==== Supplied entries

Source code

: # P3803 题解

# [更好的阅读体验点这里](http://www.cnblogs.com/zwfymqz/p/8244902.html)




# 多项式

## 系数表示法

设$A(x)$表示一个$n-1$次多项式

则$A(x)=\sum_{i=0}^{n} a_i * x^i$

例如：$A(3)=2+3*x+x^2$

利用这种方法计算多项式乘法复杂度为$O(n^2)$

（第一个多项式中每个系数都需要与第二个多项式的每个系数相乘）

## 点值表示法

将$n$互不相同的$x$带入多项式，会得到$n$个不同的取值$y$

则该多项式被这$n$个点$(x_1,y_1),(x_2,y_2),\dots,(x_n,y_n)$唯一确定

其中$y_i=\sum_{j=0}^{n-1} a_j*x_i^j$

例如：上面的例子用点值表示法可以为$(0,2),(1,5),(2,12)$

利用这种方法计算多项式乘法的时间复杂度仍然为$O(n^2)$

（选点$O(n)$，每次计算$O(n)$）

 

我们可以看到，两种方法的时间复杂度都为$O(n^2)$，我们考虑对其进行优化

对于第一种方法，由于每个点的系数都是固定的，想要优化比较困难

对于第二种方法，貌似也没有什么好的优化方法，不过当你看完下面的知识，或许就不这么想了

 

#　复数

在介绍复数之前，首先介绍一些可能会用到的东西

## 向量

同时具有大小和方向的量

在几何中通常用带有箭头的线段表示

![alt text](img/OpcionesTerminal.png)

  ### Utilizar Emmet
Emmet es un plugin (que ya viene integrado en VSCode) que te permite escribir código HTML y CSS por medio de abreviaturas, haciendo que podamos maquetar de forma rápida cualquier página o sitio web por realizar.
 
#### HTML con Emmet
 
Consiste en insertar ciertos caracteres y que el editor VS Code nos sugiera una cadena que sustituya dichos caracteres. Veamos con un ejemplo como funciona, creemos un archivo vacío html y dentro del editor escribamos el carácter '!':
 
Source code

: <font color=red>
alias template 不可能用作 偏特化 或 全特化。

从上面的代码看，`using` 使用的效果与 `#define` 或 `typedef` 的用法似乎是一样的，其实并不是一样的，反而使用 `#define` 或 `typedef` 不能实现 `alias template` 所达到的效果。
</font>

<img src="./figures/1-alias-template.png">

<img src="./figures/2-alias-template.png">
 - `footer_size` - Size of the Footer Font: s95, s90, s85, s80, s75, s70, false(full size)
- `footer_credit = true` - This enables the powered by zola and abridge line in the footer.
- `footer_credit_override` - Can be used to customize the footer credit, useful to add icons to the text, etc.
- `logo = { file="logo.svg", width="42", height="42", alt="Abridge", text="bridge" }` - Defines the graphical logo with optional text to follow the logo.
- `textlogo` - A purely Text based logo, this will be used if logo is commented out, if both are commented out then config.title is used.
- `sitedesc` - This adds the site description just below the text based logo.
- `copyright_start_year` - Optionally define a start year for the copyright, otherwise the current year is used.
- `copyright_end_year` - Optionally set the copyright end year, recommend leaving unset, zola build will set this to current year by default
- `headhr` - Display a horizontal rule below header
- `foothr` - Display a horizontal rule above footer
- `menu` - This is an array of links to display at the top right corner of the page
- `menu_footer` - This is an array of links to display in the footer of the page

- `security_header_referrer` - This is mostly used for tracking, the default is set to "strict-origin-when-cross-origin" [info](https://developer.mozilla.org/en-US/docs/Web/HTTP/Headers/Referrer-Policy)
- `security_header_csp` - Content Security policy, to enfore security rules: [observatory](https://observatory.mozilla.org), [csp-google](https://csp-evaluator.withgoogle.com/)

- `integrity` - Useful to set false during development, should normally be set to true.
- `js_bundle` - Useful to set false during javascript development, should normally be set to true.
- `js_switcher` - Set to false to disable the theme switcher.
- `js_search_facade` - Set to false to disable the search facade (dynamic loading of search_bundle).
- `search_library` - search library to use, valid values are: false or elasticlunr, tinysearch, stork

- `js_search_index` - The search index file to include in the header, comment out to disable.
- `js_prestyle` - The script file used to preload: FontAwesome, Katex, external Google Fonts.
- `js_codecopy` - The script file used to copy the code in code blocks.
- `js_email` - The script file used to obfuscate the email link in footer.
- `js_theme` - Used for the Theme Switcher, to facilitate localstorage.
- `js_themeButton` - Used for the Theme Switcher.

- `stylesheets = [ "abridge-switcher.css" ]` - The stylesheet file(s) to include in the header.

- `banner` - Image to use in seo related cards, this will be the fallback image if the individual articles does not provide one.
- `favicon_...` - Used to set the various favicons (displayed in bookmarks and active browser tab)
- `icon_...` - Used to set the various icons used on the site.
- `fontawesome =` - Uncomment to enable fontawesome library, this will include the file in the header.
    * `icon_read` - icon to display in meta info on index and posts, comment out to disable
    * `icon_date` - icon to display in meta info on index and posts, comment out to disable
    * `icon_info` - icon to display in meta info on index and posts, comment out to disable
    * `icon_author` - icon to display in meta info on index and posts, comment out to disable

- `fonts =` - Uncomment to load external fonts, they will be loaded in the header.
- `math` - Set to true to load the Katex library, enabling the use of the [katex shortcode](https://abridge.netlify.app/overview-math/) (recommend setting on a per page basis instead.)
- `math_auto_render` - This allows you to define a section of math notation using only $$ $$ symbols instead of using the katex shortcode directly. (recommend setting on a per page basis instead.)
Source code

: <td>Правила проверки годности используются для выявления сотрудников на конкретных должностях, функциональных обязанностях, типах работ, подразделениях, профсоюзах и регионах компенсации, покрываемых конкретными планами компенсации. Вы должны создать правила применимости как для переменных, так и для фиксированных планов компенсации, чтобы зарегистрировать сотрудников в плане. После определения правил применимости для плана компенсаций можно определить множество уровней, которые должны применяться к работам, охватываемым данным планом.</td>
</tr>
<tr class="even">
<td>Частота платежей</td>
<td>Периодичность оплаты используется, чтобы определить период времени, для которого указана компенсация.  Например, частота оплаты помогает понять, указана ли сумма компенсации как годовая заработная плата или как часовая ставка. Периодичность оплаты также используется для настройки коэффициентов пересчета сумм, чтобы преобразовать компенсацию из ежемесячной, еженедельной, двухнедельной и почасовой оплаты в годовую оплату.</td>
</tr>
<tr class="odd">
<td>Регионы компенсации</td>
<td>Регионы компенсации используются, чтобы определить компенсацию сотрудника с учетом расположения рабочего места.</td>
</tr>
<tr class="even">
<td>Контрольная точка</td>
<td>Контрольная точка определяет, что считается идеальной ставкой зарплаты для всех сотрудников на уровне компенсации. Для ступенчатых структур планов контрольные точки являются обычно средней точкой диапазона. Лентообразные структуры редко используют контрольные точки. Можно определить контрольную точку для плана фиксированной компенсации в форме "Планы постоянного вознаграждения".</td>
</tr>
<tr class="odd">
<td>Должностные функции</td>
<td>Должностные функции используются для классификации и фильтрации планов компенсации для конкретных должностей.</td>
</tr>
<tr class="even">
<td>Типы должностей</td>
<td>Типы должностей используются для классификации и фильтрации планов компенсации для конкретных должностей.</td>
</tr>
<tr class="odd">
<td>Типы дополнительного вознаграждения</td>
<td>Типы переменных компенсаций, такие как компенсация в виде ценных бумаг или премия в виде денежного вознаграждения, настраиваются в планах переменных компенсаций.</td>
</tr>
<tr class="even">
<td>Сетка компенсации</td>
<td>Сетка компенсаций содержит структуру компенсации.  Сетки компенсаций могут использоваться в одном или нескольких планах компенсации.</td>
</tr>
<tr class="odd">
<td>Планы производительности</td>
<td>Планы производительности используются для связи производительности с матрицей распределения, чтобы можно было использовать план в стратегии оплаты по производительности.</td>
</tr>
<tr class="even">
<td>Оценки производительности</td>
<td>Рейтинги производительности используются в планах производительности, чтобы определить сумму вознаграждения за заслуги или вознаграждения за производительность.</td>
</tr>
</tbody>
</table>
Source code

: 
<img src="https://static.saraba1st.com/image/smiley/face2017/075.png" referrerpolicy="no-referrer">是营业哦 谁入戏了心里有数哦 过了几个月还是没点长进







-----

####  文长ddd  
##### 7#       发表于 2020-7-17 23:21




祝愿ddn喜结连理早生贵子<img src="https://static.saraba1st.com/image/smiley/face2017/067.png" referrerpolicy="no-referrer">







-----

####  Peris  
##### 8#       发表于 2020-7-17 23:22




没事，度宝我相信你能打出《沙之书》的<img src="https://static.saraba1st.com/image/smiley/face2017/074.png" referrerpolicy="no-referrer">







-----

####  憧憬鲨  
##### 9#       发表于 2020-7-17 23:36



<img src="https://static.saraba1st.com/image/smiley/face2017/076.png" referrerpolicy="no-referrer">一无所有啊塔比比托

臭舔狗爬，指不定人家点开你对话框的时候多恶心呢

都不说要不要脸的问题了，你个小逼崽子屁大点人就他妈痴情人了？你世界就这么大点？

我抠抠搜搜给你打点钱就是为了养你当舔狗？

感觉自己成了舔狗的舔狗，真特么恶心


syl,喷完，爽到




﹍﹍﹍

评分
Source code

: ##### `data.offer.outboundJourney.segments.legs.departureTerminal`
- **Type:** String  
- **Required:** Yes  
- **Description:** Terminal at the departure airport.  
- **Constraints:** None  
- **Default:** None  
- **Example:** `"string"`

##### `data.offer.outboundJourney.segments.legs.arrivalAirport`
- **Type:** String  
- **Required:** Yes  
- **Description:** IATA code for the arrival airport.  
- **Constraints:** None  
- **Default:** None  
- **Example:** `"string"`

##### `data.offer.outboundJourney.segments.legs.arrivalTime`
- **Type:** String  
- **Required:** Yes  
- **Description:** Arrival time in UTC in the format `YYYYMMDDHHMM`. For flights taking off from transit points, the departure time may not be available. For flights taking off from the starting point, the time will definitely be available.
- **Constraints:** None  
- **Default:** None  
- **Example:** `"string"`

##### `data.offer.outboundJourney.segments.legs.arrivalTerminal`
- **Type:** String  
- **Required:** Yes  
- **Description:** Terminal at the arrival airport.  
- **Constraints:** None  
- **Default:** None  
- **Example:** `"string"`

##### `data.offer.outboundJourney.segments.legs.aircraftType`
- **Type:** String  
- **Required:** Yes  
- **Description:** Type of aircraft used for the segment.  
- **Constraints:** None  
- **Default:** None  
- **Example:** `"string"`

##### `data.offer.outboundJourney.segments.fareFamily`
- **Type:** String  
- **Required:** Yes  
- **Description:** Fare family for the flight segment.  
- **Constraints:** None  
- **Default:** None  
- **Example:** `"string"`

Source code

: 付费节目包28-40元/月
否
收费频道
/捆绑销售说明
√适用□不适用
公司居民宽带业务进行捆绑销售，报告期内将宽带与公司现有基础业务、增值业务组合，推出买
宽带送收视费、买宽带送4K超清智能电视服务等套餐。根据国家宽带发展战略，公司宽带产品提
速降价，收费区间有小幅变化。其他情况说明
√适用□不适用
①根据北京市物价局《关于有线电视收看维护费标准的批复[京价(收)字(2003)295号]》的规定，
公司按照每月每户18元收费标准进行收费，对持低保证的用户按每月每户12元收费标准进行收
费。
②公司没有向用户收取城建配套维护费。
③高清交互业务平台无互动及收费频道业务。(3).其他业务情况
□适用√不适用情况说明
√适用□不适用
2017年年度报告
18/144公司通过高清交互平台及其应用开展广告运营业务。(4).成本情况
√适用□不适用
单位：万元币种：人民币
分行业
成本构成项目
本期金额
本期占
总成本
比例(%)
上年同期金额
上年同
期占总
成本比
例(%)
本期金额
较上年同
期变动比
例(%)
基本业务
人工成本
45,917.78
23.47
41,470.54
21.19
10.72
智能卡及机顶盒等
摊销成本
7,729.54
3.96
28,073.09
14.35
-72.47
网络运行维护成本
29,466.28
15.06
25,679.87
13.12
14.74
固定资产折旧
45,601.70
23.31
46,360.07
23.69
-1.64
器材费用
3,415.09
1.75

========

__Directive__: Each line above that contains "search" counts once; report the resulting number and nothing else.

__Answer to this task__: 3